Kulinarisch erwartet einen ehrliche bayerische Hausmannskost. Die Speisekarte steht heute ganz traditionell auf großen Tafeln, ergänzt durch wechselnde Tagesgerichte.
Früher war selbst das noch deutlich einfacher. Tafeln gab es damals nämlich gar nicht. Die Wirtin kam an den Tisch und zählte den Gästen die drei Gerichte des Tages einfach auswendig auf. Einer der Gäste hatte eines der Gerichte akustisch nicht verstanden und bat höflich darum, es noch einmal zu wiederholen. Die Antwort der Wirtin ist bis heute legendär: „Wer’s ned verstanden hod, hod a koan Hunga.“ So herzlich-direkt war der Umgang früher eben – und irgendwie passt diese Geschichte perfekt zum Jägerwirt.
Heute stammen die Zutaten überwiegend aus der Region und schmecken entsprechend frisch. Egal ob Ripperl, Grillbraten oder andere Leckereien – bisher wurden wir hier noch nie enttäuscht. Besonders kundenfreundlich finden wir den Mittagstisch, der sich mit einem täglich wechselnden Gericht vor allem an Handwerker richtet, die mittags ein schnelles, gutes und preiswertes Essen suchen. Und das Beste: Die Preise sind absolut fair und passen hervorragend zu dem, was auf den Teller kommt.
Im Sommer zieht es uns meistens in den Biergarten. Die großen Sonnenschirme sorgen auch an heißen Tagen für angenehmen Schatten, während die alten Bäume dem Biergarten seinen ganz eigenen Charme verleihen. Mitten in einem ruhigen Wohngebiet gelegen, kann man hier wunderbar abschalten und den Feierabend genießen.
Dass hier viele Einheimische einkehren, merkt man sofort. Hier trifft sich Bad Tölz – vom Stammtisch über Vereinsmitglieder bis hin zu Bürgermeister oder Kommunalpolitikern. Der Jägerwirt ist eben kein Touristenlokal, sondern ein echtes Tölzer Wirtshaus, in dem man sich kennt und gerne zusammensitzt. Genau diese Mischung macht den besonderen Reiz aus und sorgt dafür, dass man sich auch als Gast schnell willkommen fühlt.

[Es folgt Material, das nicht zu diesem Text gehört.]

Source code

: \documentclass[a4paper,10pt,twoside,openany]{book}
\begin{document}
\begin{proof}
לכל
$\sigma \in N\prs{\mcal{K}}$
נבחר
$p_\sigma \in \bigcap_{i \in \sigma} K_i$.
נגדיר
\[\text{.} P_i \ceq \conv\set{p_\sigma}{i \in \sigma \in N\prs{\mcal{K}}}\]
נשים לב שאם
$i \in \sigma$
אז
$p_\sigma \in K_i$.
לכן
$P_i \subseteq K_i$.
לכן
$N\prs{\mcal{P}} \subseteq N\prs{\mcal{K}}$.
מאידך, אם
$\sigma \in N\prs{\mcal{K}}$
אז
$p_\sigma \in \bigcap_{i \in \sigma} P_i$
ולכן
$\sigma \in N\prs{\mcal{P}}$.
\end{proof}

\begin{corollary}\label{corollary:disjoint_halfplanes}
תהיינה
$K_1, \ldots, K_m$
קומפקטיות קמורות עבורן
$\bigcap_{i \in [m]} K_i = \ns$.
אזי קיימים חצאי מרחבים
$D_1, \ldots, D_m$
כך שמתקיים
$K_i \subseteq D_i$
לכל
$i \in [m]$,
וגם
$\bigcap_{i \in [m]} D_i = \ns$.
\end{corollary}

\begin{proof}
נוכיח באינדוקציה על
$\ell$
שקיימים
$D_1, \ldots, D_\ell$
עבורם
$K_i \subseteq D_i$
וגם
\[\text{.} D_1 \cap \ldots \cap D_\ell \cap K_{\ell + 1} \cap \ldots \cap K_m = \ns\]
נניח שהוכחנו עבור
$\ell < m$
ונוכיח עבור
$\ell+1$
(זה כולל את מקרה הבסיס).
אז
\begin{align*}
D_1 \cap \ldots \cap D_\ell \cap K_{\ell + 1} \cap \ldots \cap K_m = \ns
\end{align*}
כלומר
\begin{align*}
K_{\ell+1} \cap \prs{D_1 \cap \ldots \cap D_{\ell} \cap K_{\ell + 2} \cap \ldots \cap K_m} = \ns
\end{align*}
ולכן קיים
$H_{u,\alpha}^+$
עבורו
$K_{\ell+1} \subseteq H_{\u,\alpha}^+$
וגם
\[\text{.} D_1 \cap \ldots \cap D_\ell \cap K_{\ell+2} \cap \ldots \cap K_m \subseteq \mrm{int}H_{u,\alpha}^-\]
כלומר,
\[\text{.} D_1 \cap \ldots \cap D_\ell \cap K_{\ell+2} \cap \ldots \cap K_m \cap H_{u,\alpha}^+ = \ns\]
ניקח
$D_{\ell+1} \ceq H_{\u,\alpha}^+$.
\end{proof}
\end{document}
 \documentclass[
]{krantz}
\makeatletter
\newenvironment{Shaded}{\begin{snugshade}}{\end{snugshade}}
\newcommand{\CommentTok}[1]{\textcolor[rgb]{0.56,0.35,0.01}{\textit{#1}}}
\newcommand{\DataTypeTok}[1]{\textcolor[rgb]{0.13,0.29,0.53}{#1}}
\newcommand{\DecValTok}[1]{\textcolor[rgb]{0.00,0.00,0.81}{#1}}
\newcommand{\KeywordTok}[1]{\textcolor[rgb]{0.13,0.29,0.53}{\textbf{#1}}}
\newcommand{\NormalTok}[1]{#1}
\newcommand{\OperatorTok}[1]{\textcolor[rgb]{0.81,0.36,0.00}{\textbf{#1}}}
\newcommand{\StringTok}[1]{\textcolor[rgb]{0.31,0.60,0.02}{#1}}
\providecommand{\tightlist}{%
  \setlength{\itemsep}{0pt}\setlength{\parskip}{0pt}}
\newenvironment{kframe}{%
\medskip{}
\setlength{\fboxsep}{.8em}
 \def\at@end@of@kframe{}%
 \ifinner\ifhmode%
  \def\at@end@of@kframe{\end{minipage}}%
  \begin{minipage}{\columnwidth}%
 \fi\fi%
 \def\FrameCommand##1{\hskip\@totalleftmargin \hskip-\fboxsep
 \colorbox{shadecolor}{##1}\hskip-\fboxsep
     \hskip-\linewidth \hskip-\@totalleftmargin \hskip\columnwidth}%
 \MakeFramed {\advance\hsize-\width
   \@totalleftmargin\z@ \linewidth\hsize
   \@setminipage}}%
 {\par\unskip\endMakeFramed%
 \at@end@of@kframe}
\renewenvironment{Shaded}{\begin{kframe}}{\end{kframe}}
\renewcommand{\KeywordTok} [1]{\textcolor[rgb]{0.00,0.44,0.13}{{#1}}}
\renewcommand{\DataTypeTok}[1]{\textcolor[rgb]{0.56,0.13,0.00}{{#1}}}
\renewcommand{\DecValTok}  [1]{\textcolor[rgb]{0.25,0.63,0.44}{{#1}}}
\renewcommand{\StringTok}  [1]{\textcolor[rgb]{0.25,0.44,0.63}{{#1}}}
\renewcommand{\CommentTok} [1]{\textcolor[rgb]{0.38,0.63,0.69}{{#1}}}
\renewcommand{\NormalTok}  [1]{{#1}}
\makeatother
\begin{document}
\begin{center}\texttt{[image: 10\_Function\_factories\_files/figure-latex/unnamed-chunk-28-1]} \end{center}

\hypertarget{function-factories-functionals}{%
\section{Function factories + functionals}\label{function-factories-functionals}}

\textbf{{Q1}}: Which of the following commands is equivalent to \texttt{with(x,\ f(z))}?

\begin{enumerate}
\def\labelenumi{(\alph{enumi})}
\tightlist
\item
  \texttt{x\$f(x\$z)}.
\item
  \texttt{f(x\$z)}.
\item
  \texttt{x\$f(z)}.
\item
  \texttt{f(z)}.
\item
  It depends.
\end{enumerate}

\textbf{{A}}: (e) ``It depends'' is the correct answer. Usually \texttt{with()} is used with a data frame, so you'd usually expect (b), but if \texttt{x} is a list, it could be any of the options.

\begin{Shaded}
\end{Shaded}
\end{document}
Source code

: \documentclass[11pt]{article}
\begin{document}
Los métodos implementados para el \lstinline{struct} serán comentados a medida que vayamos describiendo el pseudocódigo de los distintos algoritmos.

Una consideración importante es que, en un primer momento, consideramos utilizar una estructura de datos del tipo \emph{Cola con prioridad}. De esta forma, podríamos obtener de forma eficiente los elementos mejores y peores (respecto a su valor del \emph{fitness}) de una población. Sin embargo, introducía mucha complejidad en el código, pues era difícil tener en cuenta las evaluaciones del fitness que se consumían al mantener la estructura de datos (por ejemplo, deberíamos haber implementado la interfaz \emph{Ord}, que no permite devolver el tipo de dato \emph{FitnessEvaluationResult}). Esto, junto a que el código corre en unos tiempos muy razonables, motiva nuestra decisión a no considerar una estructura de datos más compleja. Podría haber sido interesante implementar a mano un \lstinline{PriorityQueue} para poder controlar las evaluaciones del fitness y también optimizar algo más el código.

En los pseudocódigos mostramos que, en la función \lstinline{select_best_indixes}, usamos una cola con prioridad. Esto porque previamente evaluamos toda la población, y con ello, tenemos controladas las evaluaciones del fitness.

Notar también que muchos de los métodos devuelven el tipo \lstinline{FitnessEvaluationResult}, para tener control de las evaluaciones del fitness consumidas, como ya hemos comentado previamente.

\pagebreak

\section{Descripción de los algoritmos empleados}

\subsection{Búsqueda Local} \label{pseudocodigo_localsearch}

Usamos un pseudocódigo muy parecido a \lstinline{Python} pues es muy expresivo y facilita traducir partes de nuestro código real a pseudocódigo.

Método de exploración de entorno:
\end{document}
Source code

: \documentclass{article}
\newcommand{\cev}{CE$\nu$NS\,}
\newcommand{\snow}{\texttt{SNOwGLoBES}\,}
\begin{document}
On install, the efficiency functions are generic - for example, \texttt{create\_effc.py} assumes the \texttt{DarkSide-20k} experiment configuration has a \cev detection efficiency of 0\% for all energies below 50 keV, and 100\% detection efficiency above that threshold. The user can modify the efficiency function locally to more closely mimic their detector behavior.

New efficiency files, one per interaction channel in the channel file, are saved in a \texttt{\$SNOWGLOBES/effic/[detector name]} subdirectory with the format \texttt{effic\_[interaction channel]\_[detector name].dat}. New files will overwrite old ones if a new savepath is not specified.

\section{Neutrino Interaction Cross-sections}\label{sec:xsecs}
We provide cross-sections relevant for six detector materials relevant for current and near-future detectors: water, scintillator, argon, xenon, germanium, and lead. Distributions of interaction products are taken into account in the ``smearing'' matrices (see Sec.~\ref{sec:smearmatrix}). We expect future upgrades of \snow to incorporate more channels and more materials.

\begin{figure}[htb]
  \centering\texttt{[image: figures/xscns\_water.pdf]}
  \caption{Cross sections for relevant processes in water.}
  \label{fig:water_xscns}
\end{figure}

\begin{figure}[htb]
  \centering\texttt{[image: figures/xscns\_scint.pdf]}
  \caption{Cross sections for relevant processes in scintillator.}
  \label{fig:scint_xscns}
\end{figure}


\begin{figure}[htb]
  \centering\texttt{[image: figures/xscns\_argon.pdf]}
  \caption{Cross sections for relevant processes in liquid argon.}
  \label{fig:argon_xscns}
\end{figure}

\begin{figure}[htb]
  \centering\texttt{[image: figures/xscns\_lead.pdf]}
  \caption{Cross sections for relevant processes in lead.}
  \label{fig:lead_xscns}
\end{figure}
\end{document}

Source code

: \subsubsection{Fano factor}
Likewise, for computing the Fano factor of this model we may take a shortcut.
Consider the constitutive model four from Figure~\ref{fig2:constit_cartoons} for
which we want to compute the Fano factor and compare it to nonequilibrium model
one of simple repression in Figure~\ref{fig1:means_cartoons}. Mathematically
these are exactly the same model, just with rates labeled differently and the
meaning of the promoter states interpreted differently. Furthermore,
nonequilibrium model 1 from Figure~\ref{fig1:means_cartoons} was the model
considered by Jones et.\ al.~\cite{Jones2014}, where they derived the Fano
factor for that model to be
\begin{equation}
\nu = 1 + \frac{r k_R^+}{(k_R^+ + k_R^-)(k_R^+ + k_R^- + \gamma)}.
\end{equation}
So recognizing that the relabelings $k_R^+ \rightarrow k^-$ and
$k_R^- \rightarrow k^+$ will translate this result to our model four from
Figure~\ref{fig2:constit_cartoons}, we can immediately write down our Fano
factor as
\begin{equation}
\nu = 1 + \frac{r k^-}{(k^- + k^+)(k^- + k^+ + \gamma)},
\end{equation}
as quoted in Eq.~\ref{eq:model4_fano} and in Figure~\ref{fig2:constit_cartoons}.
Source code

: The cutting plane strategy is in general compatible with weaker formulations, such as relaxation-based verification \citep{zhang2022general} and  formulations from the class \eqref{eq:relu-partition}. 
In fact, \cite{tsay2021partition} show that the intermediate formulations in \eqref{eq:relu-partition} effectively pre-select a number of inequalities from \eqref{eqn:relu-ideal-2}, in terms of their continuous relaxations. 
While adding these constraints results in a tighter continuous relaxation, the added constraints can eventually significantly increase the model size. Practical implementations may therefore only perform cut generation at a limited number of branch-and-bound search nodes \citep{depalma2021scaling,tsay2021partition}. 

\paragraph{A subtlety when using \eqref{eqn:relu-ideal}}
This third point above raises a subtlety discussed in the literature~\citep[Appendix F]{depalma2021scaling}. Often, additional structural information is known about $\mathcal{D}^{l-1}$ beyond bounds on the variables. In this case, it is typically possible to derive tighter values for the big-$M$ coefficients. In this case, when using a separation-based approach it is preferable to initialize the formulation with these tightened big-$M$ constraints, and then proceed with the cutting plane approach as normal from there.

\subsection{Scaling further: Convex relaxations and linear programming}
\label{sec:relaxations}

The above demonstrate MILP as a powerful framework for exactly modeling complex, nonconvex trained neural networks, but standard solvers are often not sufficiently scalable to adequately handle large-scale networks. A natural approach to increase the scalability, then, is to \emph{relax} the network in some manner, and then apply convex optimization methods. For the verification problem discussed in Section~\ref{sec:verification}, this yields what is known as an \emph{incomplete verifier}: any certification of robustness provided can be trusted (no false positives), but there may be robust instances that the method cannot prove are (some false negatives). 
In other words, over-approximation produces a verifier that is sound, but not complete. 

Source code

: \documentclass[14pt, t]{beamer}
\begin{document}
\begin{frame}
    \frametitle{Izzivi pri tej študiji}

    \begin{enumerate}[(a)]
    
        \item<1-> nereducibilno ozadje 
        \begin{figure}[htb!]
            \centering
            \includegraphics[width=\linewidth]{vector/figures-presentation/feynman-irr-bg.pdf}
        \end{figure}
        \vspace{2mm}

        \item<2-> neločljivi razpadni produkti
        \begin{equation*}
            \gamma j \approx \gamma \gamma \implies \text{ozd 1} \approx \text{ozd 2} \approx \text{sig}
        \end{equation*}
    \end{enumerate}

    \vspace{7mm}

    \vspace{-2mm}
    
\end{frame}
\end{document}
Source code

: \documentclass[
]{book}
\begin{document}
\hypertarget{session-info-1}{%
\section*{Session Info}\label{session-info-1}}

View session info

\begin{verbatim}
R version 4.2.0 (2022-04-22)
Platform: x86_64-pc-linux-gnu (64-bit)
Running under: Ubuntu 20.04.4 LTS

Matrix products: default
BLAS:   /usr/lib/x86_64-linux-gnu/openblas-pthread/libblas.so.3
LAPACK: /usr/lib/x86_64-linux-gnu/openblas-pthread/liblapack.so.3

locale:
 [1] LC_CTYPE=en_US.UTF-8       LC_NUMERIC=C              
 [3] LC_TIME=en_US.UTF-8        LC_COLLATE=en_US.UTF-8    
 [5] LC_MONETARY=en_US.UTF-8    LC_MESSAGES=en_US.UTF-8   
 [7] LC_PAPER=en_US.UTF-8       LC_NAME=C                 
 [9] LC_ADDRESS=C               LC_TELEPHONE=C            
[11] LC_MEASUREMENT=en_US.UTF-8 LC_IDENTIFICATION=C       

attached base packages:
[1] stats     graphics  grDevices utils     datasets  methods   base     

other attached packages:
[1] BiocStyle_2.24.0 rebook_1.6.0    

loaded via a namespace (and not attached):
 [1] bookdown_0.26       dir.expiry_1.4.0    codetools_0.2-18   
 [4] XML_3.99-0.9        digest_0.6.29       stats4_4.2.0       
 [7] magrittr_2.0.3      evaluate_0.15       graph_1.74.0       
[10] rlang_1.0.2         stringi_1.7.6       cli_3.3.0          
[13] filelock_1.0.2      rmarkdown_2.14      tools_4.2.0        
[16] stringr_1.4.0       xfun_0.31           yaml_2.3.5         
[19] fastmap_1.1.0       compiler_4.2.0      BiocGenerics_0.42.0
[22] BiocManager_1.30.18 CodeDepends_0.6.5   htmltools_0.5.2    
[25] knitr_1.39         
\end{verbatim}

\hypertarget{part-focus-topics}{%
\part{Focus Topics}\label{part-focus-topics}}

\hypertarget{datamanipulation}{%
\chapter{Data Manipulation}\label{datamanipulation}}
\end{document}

Einen Tipp möchten wir euch aber noch mitgeben: Reserviert bei Sonnenschein lieber vorher. Gerade am Abend ist der Jägerwirt oft sehr gut besucht – und das hat seinen Grund.
Unser Fazit
Der Jägerwirt ist kein schickes Szenelokal. Er will auch gar keines sein. Stattdessen bekommt man ehrliche Wirtshauskultur, hervorragende bayerische Küche, gelebte Biertradition und eine Atmosphäre, wie man sie heute nur noch selten findet.
Vor allem aber sind es die kleinen Geschichten, die den Jägerwirt so besonders machen. Die alten Regeln rund ums Bier, die legendären Sprüche der Wirtin oder die Anekdoten, die bis heute weitererzählt werden – all das gehört genauso dazu wie ein frisch gezapftes Tegernseer und ein guter Schweinsbraten.
Für uns gehört der Jägerwirt zu den Lokalen, in die man immer wieder gerne zurückkehrt. Nicht, weil dort alles geschniegelt ist, sondern weil man sich vom ersten Moment an wohlfühlt. Genau so muss ein bayerisches Wirtshaus sein.
Vespisti-Wertung: 🛵🛵🛵🛵🛵
Unser Tipp: Behaltet den Bierdeckel im Blick – und stoßt bloß nicht mit den Steinkrügen an. Dann steht einem gemütlichen Abend beim Jägerwirt nichts mehr im Weg. Reserviert am besten vorher, denn wer einmal dort war, kommt meistens wieder.